Carnivorous Plant Society
Pacific Crystal Palace Tuesday, April 13
Silver Stone Wood Bone
Pacific Crystal Palace Wednesday, April 14
The Griegol
Hawea Flat Hall Wednesday, April 14
REVIEWED BY NIGEL ZEGA
Carnivorous Plant Society are billed as playing psychedelic jazz, but that doesn’t cover quite what they do.
What they do do is provide ear blistering entertainment, imaginative funk, touches of world music, prog rock, spaghetti western mariachi moments, and just about anything that’s fun and fast and furious, including yes, jazz and traces of trippy tones, spacey but not spaced out.
They’re amazingly multitalented musicians weaving infectious songs with impeccable timing.
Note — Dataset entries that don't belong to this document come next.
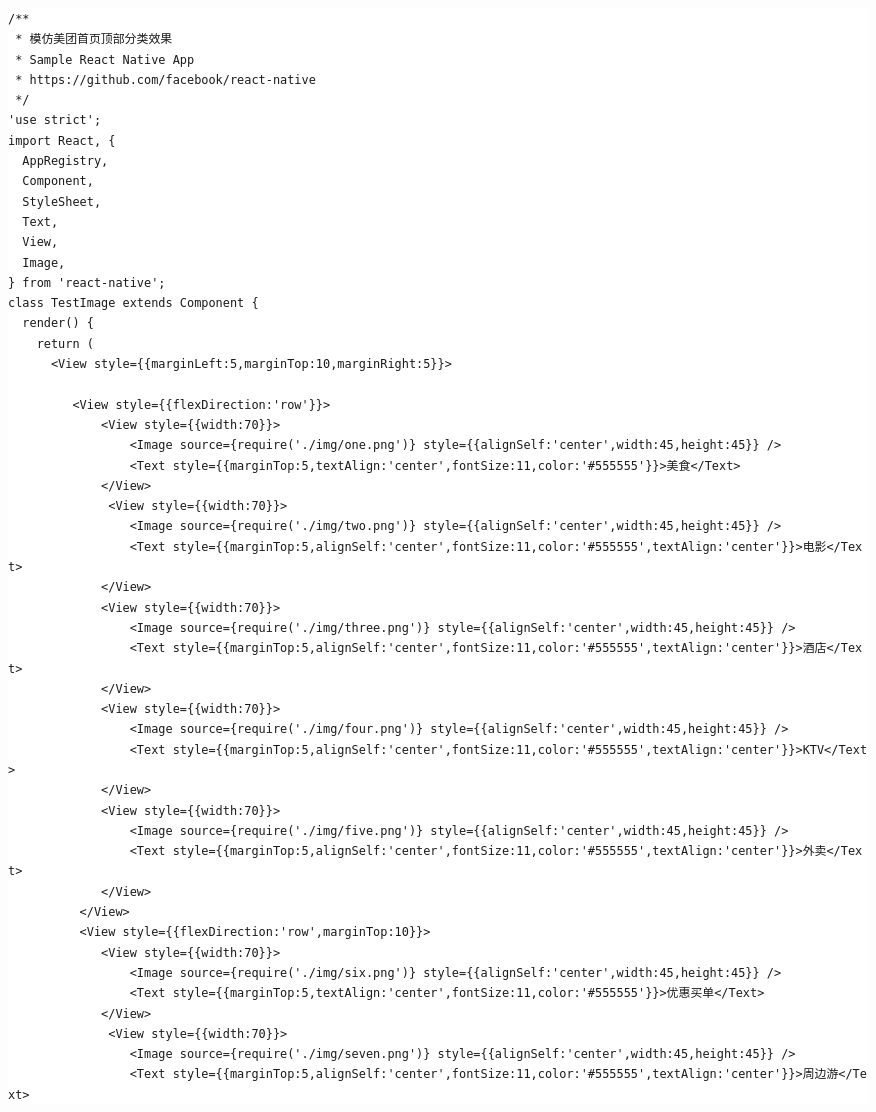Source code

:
 ```
/**
 * 模仿美团首页顶部分类效果
 * Sample React Native App
 * https://github.com/facebook/react-native
 */
'use strict';
import React, {
  AppRegistry,
  Component,
  StyleSheet,
  Text,
  View,
  Image,
} from 'react-native';
class TestImage extends Component {
  render() {
    return (
      <View style={{marginLeft:5,marginTop:10,marginRight:5}}>
       
         <View style={{flexDirection:'row'}}>
             <View style={{width:70}}>
                 <Image source={require('./img/one.png')} style={{alignSelf:'center',width:45,height:45}} />
                 <Text style={{marginTop:5,textAlign:'center',fontSize:11,color:'#555555'}}>美食</Text>
             </View>
              <View style={{width:70}}>
                 <Image source={require('./img/two.png')} style={{alignSelf:'center',width:45,height:45}} />
                 <Text style={{marginTop:5,alignSelf:'center',fontSize:11,color:'#555555',textAlign:'center'}}>电影</Text>
             </View>
             <View style={{width:70}}>
                 <Image source={require('./img/three.png')} style={{alignSelf:'center',width:45,height:45}} />
                 <Text style={{marginTop:5,alignSelf:'center',fontSize:11,color:'#555555',textAlign:'center'}}>酒店</Text>
             </View>
             <View style={{width:70}}>
                 <Image source={require('./img/four.png')} style={{alignSelf:'center',width:45,height:45}} />
                 <Text style={{marginTop:5,alignSelf:'center',fontSize:11,color:'#555555',textAlign:'center'}}>KTV</Text>
             </View>
             <View style={{width:70}}>
                 <Image source={require('./img/five.png')} style={{alignSelf:'center',width:45,height:45}} />
                 <Text style={{marginTop:5,alignSelf:'center',fontSize:11,color:'#555555',textAlign:'center'}}>外卖</Text>
             </View>
          </View>
          <View style={{flexDirection:'row',marginTop:10}}>
             <View style={{width:70}}>
                 <Image source={require('./img/six.png')} style={{alignSelf:'center',width:45,height:45}} />
                 <Text style={{marginTop:5,textAlign:'center',fontSize:11,color:'#555555'}}>优惠买单</Text>
             </View>
              <View style={{width:70}}>
                 <Image source={require('./img/seven.png')} style={{alignSelf:'center',width:45,height:45}} />
                 <Text style={{marginTop:5,alignSelf:'center',fontSize:11,color:'#555555',textAlign:'center'}}>周边游</Text>
```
The rhythm section could power a train and the combination of keyboards, brass and guitar knows no limits.
This band knows how to create a really good night.
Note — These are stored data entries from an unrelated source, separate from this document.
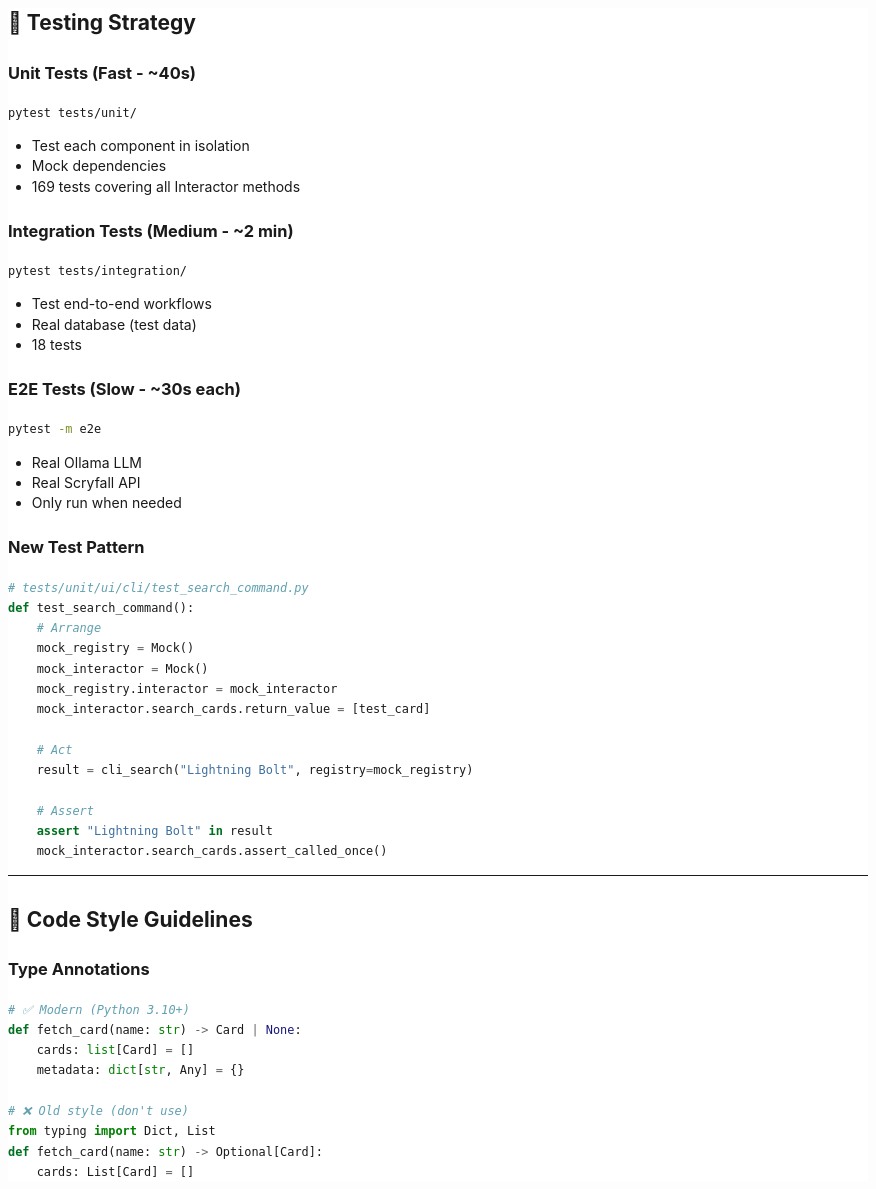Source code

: 
## 🧪 Testing Strategy

### Unit Tests (Fast - ~40s)
```bash
pytest tests/unit/
```
- Test each component in isolation
- Mock dependencies
- 169 tests covering all Interactor methods

### Integration Tests (Medium - ~2 min)
```bash
pytest tests/integration/
```
- Test end-to-end workflows
- Real database (test data)
- 18 tests

### E2E Tests (Slow - ~30s each)
```bash
pytest -m e2e
```
- Real Ollama LLM
- Real Scryfall API
- Only run when needed

### New Test Pattern
```python
# tests/unit/ui/cli/test_search_command.py
def test_search_command():
    # Arrange
    mock_registry = Mock()
    mock_interactor = Mock()
    mock_registry.interactor = mock_interactor
    mock_interactor.search_cards.return_value = [test_card]
    
    # Act
    result = cli_search("Lightning Bolt", registry=mock_registry)
    
    # Assert
    assert "Lightning Bolt" in result
    mock_interactor.search_cards.assert_called_once()
```

---

## 📝 Code Style Guidelines

### Type Annotations
```python
# ✅ Modern (Python 3.10+)
def fetch_card(name: str) -> Card | None:
    cards: list[Card] = []
    metadata: dict[str, Any] = {}

# ❌ Old style (don't use)
from typing import Dict, List
def fetch_card(name: str) -> Optional[Card]:
    cards: List[Card] = []
```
Flautist Bridget Douglas and taonga puoro expert and composer Alistair Fraser breathed life into an absorbing series of compositions using contemporary and traditional flutes among a variety of Maori instruments.
From the first notes mimicking birdsong in a Gillian Whitehead piece to the finale, a commission from Gareth Farr, the exceptionally sensitive Douglas and Fraser blended sounds to complement and contrast each other, creating playful and delicate portraits of nature.
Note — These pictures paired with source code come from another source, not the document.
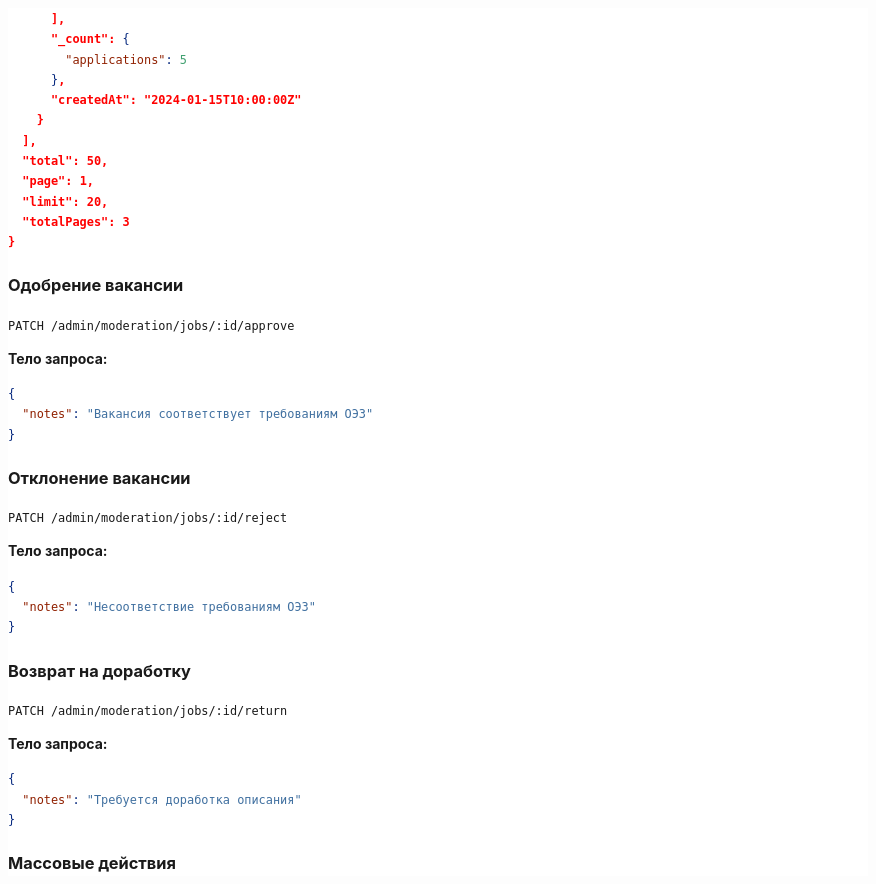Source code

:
 ```json
      ],
      "_count": {
        "applications": 5
      },
      "createdAt": "2024-01-15T10:00:00Z"
    }
  ],
  "total": 50,
  "page": 1,
  "limit": 20,
  "totalPages": 3
}
```

### Одобрение вакансии

```http
PATCH /admin/moderation/jobs/:id/approve
```

**Тело запроса:**
```json
{
  "notes": "Вакансия соответствует требованиям ОЭЗ"
}
```

### Отклонение вакансии

```http
PATCH /admin/moderation/jobs/:id/reject
```

**Тело запроса:**
```json
{
  "notes": "Несоответствие требованиям ОЭЗ"
}
```

### Возврат на доработку

```http
PATCH /admin/moderation/jobs/:id/return
```

**Тело запроса:**
```json
{
  "notes": "Требуется доработка описания"
}
```

### Массовые действия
Refreshing as a bush walk on a misty morning.
Trick of the Light Theatre is rightly famed for its charmingly original tales with a sense of wonder and a message for younger audiences and their grownups.
The Griegol is no exception, but its subject of loss and grief after family death is painfully dark and achingly sad.
A little girl is haunted by the menacing smoke demon her late grandmother teased her with. Her father is too upset to give her the time she needs.
This is the stuff of nightmares rendered, as usual, with puppetry, projection and shadowplay - perhaps just a bit too brilliantly.
It’s recommended for brave children. Maybe I wasn’t brave enough.